───── Material for this task ─────

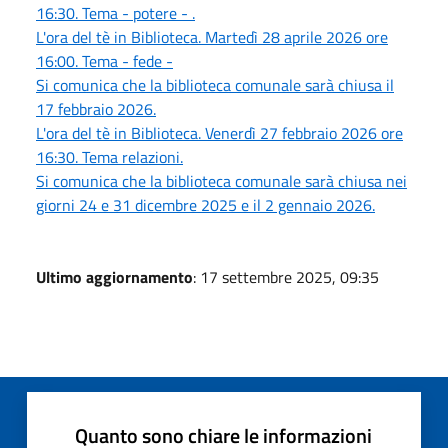
16:30. Tema - potere - .
L'ora del tè in Biblioteca. Martedì 28 aprile 2026 ore
16:00. Tema - fede -
Si comunica che la biblioteca comunale sarà chiusa il
17 febbraio 2026.
L'ora del tè in Biblioteca. Venerdì 27 febbraio 2026 ore
16:30. Tema relazioni.
Si comunica che la biblioteca comunale sarà chiusa nei
giorni 24 e 31 dicembre 2025 e il 2 gennaio 2026.
Ultimo aggiornamento
: 17 settembre 2025, 09:35
Quanto sono chiare le informazioni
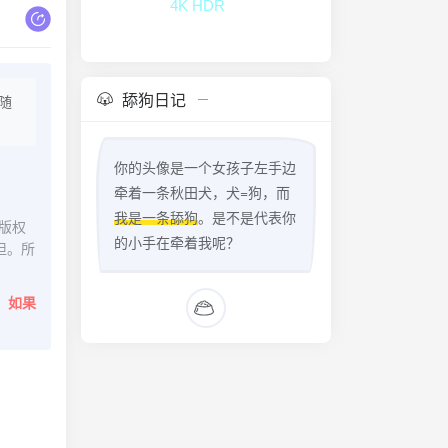
4K HDR
舔狗日记
随
你的头像是一个女孩子左手边
牵着一条秋田犬，犬=狗，而
我是一条舔狗
。是不是代表你
版权
的小手在牵着我呢？
担。所
。
如果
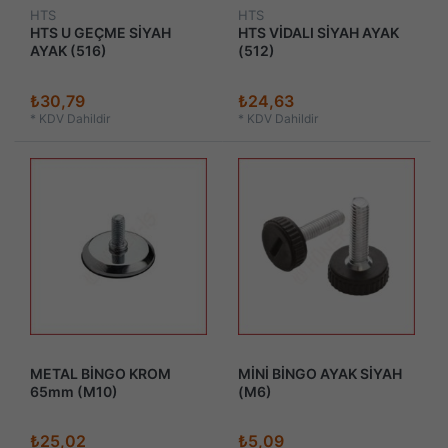
HTS
HTS
HTS U GEÇME SİYAH
HTS VİDALI SİYAH AYAK
AYAK (516)
(512)
₺30,79
₺24,63
*
KDV Dahildir
*
KDV Dahildir
METAL BİNGO KROM
MİNİ BİNGO AYAK SİYAH
65mm (M10)
(M6)
₺25,02
₺5,09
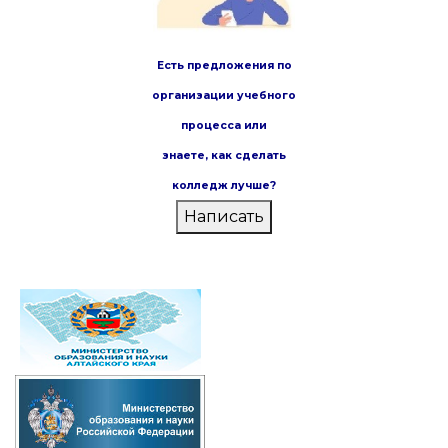
Есть предложения по
организации учебного
процесса или
знаете,
как сделать
колледж лучше?
Написать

─────

### Instructions to follow
Put every line of the data into one numbered list, omitting blank lines and leaving the pictures out of the answer.

### Answer space
1. 16:30. Tema - potere - .
2. L'ora del tè in Biblioteca. Martedì 28 aprile 2026 ore
3. 16:00. Tema - fede -
4. Si comunica che la biblioteca comunale sarà chiusa il
5. 17 febbraio 2026.
6. L'ora del tè in Biblioteca. Venerdì 27 febbraio 2026 ore
7. 16:30. Tema relazioni.
8. Si comunica che la biblioteca comunale sarà chiusa nei
9. giorni 24 e 31 dicembre 2025 e il 2 gennaio 2026.
10. Ultimo aggiornamento
11. : 17 settembre 2025, 09:35
12. Quanto sono chiare le informazioni
13. 4K HDR
14. 舔狗日记
15. 随
16. 你的头像是一个女孩子左手边
17. 牵着一条秋田犬，犬=狗，而
18. 我是一条舔狗
19. 。是不是代表你
20. 版权
21. 的小手在牵着我呢？
22. 担。所
23. 。
24. 如果
25. HTS
26. HTS
27. HTS U GEÇME SİYAH
28. HTS VİDALI SİYAH AYAK
29. AYAK (516)
30. (512)
31. ₺30,79
32. ₺24,63
33. *
34. KDV Dahildir
35. *
36. KDV Dahildir
37. METAL BİNGO KROM
38. MİNİ BİNGO AYAK SİYAH
39. 65mm (M10)
40. (M6)
41. ₺25,02
42. ₺5,09
43. Есть предложения по
44. организации учебного
45. процесса или
46. знаете,
47. как сделать
48. колледж лучше?
49. Написать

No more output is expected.